▶ [Testo selezionato]
□ □ □ □ □ □ □
ROMA – Bisogna dare uno sguardo ai dati francesi relativi agli incassi cinematografici, per comprendere quanto sia drammatica la situazione del cinema in Italia. Come riporta Le Monde, sono stati staccati quasi 900mila biglietti (!) durante la prima settimana di riapertura, nonostante la programmazione scarna di blockbuster e i posti in sala dimezzati. Anzi, grandi film come Onward e L’Uomo Invisibile sono solo al quarto e al quinto posto, preceduti da produzioni francesi. Da noi, nei giorni post-chiusura, al box office sono passate appena 38mila persone. Certo, la risposta a un tale scarto di cifre potrebbe essere relativa al fatto che in Francia le sale che hanno riaperto sono il 90%, mentre in Italia siamo intorno al 15%. E allora una domanda: perché da noi i cinema sono ancora chiusi?

La risposta potremmo stringarla così: le sale sono chiuse perché i film non escono, e i film non escono perché le sale sono chiuse. Ecco, un’impasse inaccettabile dopo cinque mesi di chiusura forzata, che (di)mostra quanto il cinema in Italia sia alquanto precario e, ancora, attaccato ad una stagionalità che lo fa essere uno degli ultimi mercati, per influenza e guadagni. Le distribuzioni, dal canto loro, affrontando una crisi in evoluzione costante; hanno optato per la distribuzione on-demand di alcuni titoli, riscontrando successo (vedi Trolls World Tour) e, almeno inizialmente, non credendo che la riapertura effettiva delle sale sarebbe stata – su carta – così repentina. Insomma, l’estate 2020 sarebbe stata all’insegna dello streaming e, soprattutto, delle tanto chiacchierate arene all’aperto.
□ □ □ □ □ □ □
▶ [Da svolgere]
1 – Elenca tutti i titoli di film citati nell'articolo sulla chiusura dei cinema.
2 – Ricopia il passo dell'articolo sulla chiusura dei cinema che inizia con "ROMA – Bisogna" e termina con "sono ancora chiusi?".
I record non hanno alcun ruolo in questo lavoro.
□ □ □ □ □ □ □
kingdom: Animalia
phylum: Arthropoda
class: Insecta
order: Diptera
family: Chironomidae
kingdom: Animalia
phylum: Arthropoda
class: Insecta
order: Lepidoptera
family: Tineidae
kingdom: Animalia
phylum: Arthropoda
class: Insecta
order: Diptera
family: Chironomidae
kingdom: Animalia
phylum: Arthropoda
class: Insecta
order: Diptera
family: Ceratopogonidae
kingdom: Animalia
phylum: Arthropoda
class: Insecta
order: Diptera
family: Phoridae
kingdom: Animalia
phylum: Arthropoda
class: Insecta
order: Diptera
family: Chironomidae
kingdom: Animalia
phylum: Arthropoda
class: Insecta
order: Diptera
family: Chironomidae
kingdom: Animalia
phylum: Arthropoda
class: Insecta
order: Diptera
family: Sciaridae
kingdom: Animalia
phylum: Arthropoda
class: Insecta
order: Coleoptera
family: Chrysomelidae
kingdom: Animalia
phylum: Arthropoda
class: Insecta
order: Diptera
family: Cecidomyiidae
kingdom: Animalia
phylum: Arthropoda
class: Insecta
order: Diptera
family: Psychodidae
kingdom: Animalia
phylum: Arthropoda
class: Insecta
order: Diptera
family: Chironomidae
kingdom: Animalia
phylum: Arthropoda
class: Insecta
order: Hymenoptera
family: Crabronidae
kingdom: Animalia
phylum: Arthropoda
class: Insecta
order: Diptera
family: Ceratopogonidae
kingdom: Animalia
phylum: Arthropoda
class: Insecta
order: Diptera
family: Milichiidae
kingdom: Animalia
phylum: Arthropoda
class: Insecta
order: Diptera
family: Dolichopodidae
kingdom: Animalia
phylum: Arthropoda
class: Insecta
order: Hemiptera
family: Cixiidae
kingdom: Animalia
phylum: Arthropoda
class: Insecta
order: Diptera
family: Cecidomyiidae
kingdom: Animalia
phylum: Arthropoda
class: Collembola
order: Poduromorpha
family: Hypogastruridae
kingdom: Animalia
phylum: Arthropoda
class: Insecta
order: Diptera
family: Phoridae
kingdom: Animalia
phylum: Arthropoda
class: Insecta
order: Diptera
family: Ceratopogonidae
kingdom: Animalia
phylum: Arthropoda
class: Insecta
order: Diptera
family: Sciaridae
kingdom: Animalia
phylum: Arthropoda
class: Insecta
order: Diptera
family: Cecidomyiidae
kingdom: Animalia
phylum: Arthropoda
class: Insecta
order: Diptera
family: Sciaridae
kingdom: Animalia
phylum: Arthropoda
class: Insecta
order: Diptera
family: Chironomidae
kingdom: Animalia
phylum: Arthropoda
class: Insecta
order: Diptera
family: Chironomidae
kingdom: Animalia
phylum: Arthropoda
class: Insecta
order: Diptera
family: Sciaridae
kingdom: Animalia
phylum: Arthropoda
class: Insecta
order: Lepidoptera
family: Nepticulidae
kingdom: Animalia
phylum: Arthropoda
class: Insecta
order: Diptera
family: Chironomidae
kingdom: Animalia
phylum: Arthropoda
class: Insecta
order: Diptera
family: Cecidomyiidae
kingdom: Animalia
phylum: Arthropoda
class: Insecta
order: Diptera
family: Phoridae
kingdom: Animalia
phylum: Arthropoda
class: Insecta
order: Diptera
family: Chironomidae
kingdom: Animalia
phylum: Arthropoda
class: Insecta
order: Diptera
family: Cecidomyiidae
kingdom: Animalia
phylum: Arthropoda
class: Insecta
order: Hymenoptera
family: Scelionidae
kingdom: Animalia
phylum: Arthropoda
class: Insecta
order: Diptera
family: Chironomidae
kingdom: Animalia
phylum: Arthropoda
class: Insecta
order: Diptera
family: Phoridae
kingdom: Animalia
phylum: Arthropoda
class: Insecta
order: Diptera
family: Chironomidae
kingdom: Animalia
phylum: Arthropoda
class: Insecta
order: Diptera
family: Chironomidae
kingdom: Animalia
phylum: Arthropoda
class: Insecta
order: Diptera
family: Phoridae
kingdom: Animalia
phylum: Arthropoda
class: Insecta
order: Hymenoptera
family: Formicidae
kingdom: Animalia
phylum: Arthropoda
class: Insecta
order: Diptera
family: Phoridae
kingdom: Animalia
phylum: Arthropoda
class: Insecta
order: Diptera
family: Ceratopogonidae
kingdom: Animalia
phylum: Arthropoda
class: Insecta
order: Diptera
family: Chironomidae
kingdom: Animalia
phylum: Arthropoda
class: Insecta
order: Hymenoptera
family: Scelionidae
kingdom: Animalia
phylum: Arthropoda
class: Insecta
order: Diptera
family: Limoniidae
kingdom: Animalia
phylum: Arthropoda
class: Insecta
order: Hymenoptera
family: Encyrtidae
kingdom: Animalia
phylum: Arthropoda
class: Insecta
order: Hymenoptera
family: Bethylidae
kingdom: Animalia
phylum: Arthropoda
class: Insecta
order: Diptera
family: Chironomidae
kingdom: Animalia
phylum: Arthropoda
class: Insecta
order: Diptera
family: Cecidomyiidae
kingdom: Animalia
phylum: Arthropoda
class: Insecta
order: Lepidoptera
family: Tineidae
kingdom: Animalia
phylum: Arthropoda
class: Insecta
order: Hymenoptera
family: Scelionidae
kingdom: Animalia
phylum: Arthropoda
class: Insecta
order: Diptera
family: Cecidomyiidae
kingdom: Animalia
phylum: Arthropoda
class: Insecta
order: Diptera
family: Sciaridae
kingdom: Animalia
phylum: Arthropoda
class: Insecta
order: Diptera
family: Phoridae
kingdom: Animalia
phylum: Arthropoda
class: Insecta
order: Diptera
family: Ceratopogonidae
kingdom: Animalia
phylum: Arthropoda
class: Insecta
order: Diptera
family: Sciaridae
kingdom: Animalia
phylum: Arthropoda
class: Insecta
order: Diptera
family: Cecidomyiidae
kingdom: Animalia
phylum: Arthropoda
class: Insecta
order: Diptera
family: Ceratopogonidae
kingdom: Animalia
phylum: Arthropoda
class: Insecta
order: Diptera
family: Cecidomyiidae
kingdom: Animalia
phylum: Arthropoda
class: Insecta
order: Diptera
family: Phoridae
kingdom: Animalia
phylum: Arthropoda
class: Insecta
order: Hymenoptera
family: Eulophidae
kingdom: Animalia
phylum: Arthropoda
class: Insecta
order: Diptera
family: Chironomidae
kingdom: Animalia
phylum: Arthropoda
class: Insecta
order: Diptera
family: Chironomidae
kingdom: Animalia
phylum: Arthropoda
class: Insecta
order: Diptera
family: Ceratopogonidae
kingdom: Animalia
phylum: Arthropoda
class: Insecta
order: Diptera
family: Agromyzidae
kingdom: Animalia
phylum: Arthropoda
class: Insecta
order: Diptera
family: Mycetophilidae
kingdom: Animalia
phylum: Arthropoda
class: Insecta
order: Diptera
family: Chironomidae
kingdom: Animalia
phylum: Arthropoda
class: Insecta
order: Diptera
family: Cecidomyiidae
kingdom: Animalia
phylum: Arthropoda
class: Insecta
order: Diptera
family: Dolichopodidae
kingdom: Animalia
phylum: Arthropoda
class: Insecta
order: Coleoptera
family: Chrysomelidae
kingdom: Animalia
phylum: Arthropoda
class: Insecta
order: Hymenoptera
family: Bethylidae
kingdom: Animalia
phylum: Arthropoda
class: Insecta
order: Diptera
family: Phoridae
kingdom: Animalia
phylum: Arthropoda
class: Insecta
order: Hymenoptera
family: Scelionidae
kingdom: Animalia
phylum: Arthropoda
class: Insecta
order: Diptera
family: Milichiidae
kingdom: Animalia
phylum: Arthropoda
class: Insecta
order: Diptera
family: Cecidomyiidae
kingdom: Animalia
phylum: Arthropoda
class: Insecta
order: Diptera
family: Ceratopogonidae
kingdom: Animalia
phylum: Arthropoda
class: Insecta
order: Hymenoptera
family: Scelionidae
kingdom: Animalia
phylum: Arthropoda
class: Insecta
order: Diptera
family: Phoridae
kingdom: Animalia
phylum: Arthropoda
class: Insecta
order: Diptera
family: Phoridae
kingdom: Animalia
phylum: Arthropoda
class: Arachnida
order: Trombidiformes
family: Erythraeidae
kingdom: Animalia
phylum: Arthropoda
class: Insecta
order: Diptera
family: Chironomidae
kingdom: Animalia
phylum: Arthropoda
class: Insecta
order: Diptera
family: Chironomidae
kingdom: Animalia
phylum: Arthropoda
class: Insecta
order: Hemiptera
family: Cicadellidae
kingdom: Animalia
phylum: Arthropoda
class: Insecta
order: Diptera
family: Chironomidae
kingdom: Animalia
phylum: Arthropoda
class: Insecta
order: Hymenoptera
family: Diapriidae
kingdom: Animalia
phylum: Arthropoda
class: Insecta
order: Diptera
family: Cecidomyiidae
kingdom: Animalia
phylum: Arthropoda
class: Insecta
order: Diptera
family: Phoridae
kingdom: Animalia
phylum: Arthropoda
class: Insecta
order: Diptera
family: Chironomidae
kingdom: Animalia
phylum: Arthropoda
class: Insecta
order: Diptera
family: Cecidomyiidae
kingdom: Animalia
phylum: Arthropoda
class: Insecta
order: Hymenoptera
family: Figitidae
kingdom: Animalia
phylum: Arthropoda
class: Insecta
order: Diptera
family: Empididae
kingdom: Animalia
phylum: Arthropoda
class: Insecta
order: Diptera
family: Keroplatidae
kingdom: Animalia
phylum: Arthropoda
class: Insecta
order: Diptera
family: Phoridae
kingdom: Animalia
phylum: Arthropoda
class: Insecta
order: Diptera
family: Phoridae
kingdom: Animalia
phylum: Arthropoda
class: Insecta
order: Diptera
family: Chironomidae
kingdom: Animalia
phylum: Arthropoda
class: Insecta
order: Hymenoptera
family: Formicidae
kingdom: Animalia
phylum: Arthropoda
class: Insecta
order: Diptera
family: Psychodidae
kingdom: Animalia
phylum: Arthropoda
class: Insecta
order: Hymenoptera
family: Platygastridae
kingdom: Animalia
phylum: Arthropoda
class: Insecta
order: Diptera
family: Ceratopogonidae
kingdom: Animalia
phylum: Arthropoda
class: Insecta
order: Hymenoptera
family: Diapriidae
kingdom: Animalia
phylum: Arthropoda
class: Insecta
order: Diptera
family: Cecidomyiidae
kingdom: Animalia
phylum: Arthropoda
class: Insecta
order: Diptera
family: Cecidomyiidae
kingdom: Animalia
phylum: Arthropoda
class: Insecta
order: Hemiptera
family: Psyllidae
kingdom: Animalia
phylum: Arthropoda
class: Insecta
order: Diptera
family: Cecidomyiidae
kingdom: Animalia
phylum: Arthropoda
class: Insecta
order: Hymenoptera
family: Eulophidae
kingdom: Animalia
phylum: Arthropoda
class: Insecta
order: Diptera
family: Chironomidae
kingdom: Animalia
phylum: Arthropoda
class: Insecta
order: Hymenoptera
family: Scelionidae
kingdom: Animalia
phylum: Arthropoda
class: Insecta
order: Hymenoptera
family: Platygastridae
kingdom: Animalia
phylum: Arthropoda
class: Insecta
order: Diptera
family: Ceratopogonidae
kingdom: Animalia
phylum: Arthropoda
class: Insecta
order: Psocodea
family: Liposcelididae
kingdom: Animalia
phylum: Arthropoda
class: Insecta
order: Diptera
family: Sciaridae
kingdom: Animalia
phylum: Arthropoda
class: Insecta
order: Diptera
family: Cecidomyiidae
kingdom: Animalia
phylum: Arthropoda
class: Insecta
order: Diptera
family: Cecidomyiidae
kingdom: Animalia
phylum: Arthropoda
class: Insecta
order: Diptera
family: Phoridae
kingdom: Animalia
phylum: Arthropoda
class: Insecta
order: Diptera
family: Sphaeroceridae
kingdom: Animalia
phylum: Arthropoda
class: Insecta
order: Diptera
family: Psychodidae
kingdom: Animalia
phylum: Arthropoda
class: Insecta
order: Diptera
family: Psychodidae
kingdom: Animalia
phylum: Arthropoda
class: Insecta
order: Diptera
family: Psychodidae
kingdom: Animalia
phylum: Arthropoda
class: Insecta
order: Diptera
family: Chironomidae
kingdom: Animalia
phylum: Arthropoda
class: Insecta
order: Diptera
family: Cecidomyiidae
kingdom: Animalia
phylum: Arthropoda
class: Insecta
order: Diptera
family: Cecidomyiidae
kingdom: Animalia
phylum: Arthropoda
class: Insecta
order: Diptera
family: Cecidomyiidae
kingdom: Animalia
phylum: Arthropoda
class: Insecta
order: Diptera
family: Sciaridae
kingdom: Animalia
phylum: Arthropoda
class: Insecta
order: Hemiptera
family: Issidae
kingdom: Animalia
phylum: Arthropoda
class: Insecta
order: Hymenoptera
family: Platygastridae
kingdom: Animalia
□ □ □ □ □ □ □
▶ [Risposte attese]
1 –
Onward
L’Uomo Invisibile
Trolls World Tour

2 –
ROMA – Bisogna dare uno sguardo ai dati francesi relativi agli incassi cinematografici, per comprendere quanto sia drammatica la situazione del cinema in Italia. Come riporta Le Monde, sono stati staccati quasi 900mila biglietti (!) durante la prima settimana di riapertura, nonostante la programmazione scarna di blockbuster e i posti in sala dimezzati. Anzi, grandi film come Onward e L’Uomo Invisibile sono solo al quarto e al quinto posto, preceduti da produzioni francesi. Da noi, nei giorni post-chiusura, al box office sono passate appena 38mila persone. Certo, la risposta a un tale scarto di cifre potrebbe essere relativa al fatto che in Francia le sale che hanno riaperto sono il 90%, mentre in Italia siamo intorno al 15%. E allora una domanda: perché da noi i cinema sono ancora chiusi?